→ Source passage
***
Is this clear? If I think that a piece of land, which in the future will presumably yield five thousand liras per year to its owner, can be sold for one hundred thousand liras, I have converted into an active force the surplus labor of the workers who will labor not twenty years from now, but in an infinite number of years from now.
«In the same way, the slave-holder considers a Negro, whom he has purchased, as his property, not because the institution of slavery [which was a gift to him from past generations] as such entitles him to that Negro, but because he has acquired him like any other commodity, through sale and purchase».
He will pay money for the future years of the negro and his descendants!
«But the title itself is simply transferred, and not created by the sale. The title must exist before it can be sold, and a series of sales can no more create this title through continued repetition than a single sale can”. [This allusion of the Doctor of Jurisprudence, Marx, refers to the fiction of the bourgeois legal codes which hold that the “proof of ownership” is obtained by presenting the documentation of title conveyances reflecting the chain of ownership for a certain number of years, twenty or thirty, for example]. What created it in the first place were the production relations. As soon as these have reached a point where they must shed their skin, the material source of the title, justified economically and historically and arising from the process which creates social life, falls by the wayside, along with all transactions based upon it».
***
Copy out the stretch of the passage on property titles above from "Is this clear?" through "years from now.", word for word.

→ Images of human poses with coordinates
***
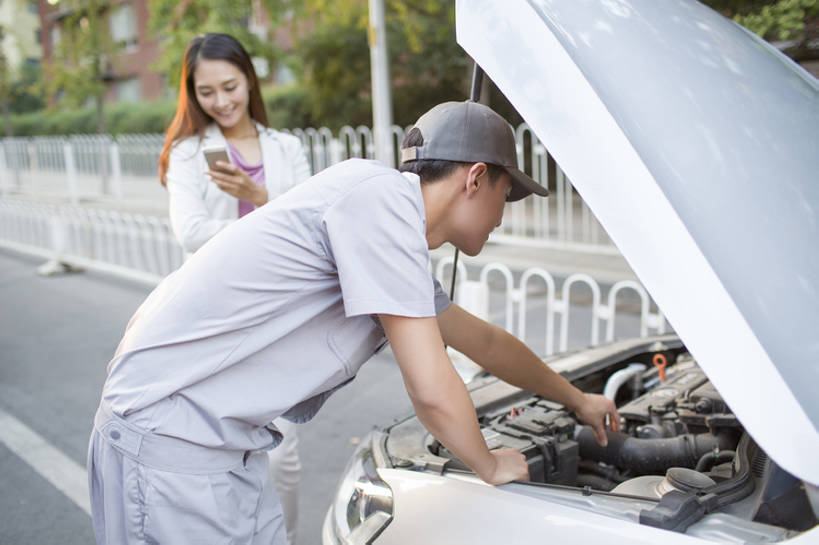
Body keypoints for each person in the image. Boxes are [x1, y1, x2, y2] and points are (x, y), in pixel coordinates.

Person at [88, 100, 619, 544]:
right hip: (169, 442)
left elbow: (485, 342)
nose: (506, 212)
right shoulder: (380, 201)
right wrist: (489, 463)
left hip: (214, 445)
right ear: (476, 178)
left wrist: (578, 399)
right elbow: (431, 389)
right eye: (508, 193)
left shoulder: (385, 229)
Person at [157, 33, 310, 544]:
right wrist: (269, 218)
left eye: (230, 86)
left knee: (283, 454)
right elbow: (191, 232)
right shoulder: (186, 152)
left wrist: (262, 197)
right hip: (214, 318)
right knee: (213, 452)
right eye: (206, 92)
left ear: (249, 79)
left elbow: (311, 223)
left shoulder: (286, 147)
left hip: (279, 316)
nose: (221, 102)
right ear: (191, 93)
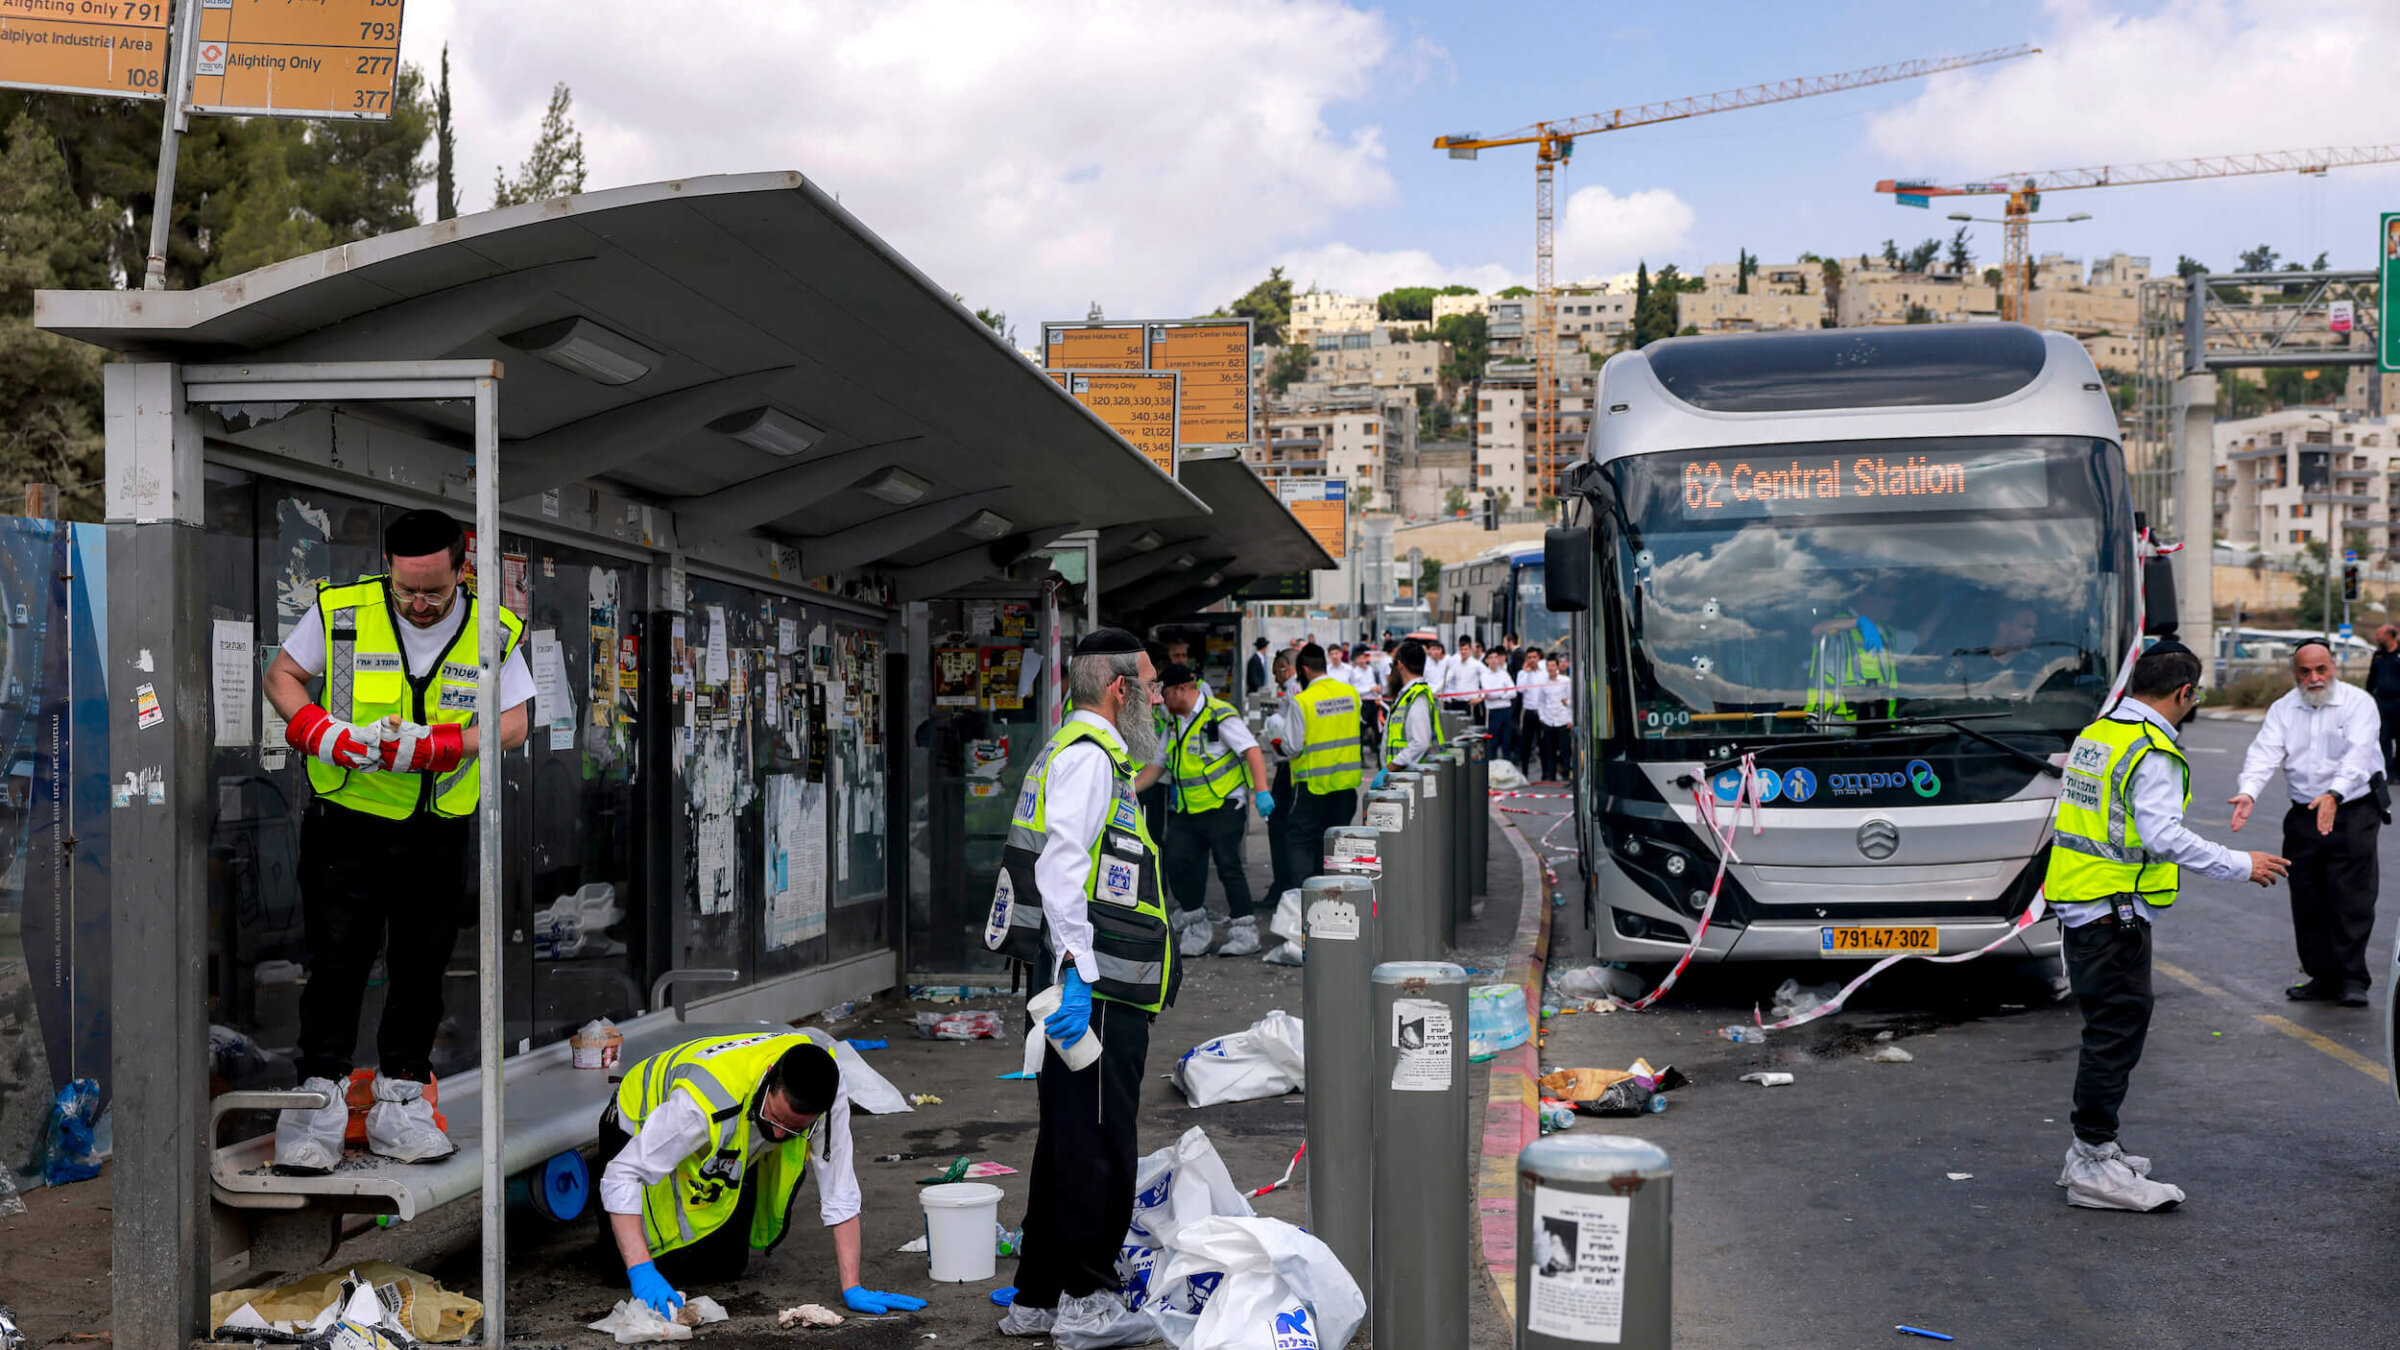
***
→ Expected answer
Is this clear? If I think that a piece of land, which in the future will presumably yield five thousand liras per year to its owner, can be sold for one hundred thousand liras, I have converted into an active force the surplus labor of the workers who will labor not twenty years from now, but in an infinite number of years from now.